Page-level text extractions
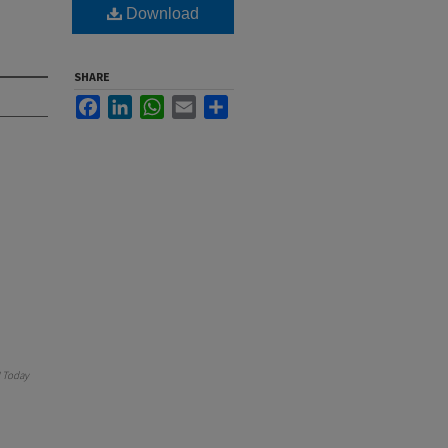
Download
SHARE
Facebook
LinkedIn
WhatsApp
Email
Share
 Today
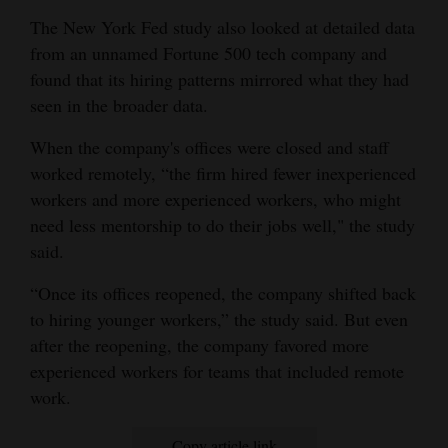
The New York Fed study also looked at detailed data
from an unnamed Fortune 500 tech company and
found that its hiring patterns mirrored what they had
seen in the broader data.
When the company's offices were closed and staff
worked remotely, “the firm hired fewer inexperienced
workers and more experienced workers, who might
need less mentorship to do their jobs well," the study
said.
“Once its offices reopened, the company shifted back
to hiring younger workers,” the study said. But even
after the reopening, the company favored more
experienced workers for teams that included remote
work.
Copy article link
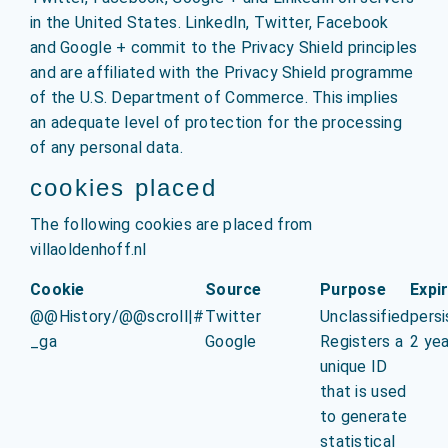
in the United States. LinkedIn, Twitter, Facebook
and Google + commit to the Privacy Shield principles
and are affiliated with the Privacy Shield programme
of the U.S. Department of Commerce. This implies
an adequate level of protection for the processing
of any personal data.
cookies placed
The following cookies are placed from
villaoldenhoff.nl
Cookie
Source
Purpose
Expi
@@History/@@scroll|#
Twitter
Unclassified
persi
_ga
Google
Registers a
2 yea
unique ID
that is used
to generate
statistical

*YOUR OBJECTIVE*. Transcribe the data completely. No pictures should appear in the transcription.

*TASK ANSWER*.
Download
SHARE
Facebook
LinkedIn
WhatsApp
Email
Share
 Today
The New York Fed study also looked at detailed data
from an unnamed Fortune 500 tech company and
found that its hiring patterns mirrored what they had
seen in the broader data.
When the company's offices were closed and staff
worked remotely, “the firm hired fewer inexperienced
workers and more experienced workers, who might
need less mentorship to do their jobs well," the study
said.
“Once its offices reopened, the company shifted back
to hiring younger workers,” the study said. But even
after the reopening, the company favored more
experienced workers for teams that included remote
work.
Copy article link
in the United States. LinkedIn, Twitter, Facebook
and Google + commit to the Privacy Shield principles
and are affiliated with the Privacy Shield programme
of the U.S. Department of Commerce. This implies
an adequate level of protection for the processing
of any personal data.
cookies placed
The following cookies are placed from
villaoldenhoff.nl
Cookie
Source
Purpose
Expi
@@History/@@scroll|#
Twitter
Unclassified
persi
_ga
Google
Registers a
2 yea
unique ID
that is used
to generate
statistical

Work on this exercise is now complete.